(Supplied passage)

1

apologies in advanced if this question has been asked before but I couldn't find anything on it.

Right now, I'm attempting to take certain columns from files, and to name the columns the names of those files. I've done it before, and I know it's not too difficult, but I am running into a lot of trouble. MY code is as follows (allfiles is declared earlier in the code as all of the files in that directory)

    makelist<-function(list_text){
  if (list_text == "squared_median " || list_text == "squared_median_ranked"
      || list_text == "value_median " || list_text == "value_median_ranked")
    metric = "median"
  else
    metric = "avg"
  currfiles=allfiles[grepl(list_text,allfiles)]
  currfile=currfiles[1]
  currtable=read.table(currfile, header=T, sep='\t',stringsAsFactors = F)
  a<-cbind(gene=currtable[,1],paste0(currfile)=currtable[,metric])
  #col.name(a[,ncol(a)])<-currfile
  #names(a)[ncol(a)]<-as.character(currfile)
  for(currfile in currfiles[2:length(currfiles)])
  {
    currtable=read.table(currfile, header=T, sep='\t', stringsAsFactors=F)
    if (length(currtable[,metric]) > length(a[,1]))
     apply(a,2, function(x) length(x) = length(currtable[,metric]))

    a=cbind(a, "gene"=currtable[,1],currfile=currtable[,metric])
    #names(a)[ncol(a)]<-paste(currfile)
  }
  #names(a)=c("gene", currfiles[1], "gene", currfiles[2],"gene", currfiles[3],"gene", currfiles[4])
  write.table(a, paste(output_folder, list_text,".txt"),sep='\t',quote=F,row.names=F)

(End Supplied passage)

To do
Write what comes next in the forum post about naming R columns after their source files, starting right after its final line.

(Data records)

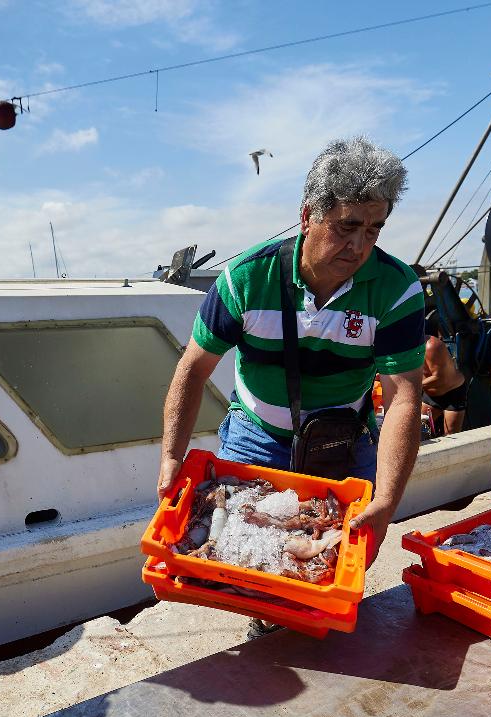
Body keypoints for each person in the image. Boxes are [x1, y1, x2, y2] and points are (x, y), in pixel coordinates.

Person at [157, 137, 425, 607]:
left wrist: (386, 498)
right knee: (240, 563)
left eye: (374, 230)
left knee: (338, 563)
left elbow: (403, 397)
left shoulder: (396, 289)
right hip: (256, 435)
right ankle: (265, 619)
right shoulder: (244, 279)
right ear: (308, 217)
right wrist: (171, 458)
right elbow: (192, 372)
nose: (359, 245)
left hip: (343, 438)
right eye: (347, 227)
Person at [421, 317, 467, 435]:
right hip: (431, 395)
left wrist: (413, 384)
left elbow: (439, 377)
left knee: (451, 434)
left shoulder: (432, 346)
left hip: (452, 393)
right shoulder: (408, 348)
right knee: (419, 428)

(End Data records)

Result for this task
}

Essentially, I'm passing in a string that is used to gather certain files from a directory. From, there the code grabs the median or average column from that file, and names the column the file from which it got that information. I've tried loads of different ways with no success. The commented ways are ways that did not work -- either they left the column name blank, or named it the literal variable name "currfile" as opposed to the file name which it contains. I've gone as far as individually renaming all of the columns with 

names(a)=c("gene", currfiles[1], "gene", currfiles[2]...currfiles[n])

And that just names every other column currfiles.

Can you help me identify what's wrong? I've tried setting the name as get(currfile) too and that won't let me run the script.

These lines

#col.name(a[,ncol(a)])<-currfile
#names(a)[ncol(a)]<-as.character(currfile)

Have left me with blank column names.

** as an aside the lines with the if statement concerning length are supposed to extend the length of each column to the latest longest column, but doesn't seem to be working. That could be something else I'll read up about a bit more.

Thanks for your help, Mike

12345mike
  • 11
  • 2

1 Answers1

0

To set column names of a table, you use colnames(table) (ref).

In your case, I'd expect colnames(a)[-1] <- currfile to do the trick, if I am understanding currently that you want to name the last column of the table a with the string in variable currfile.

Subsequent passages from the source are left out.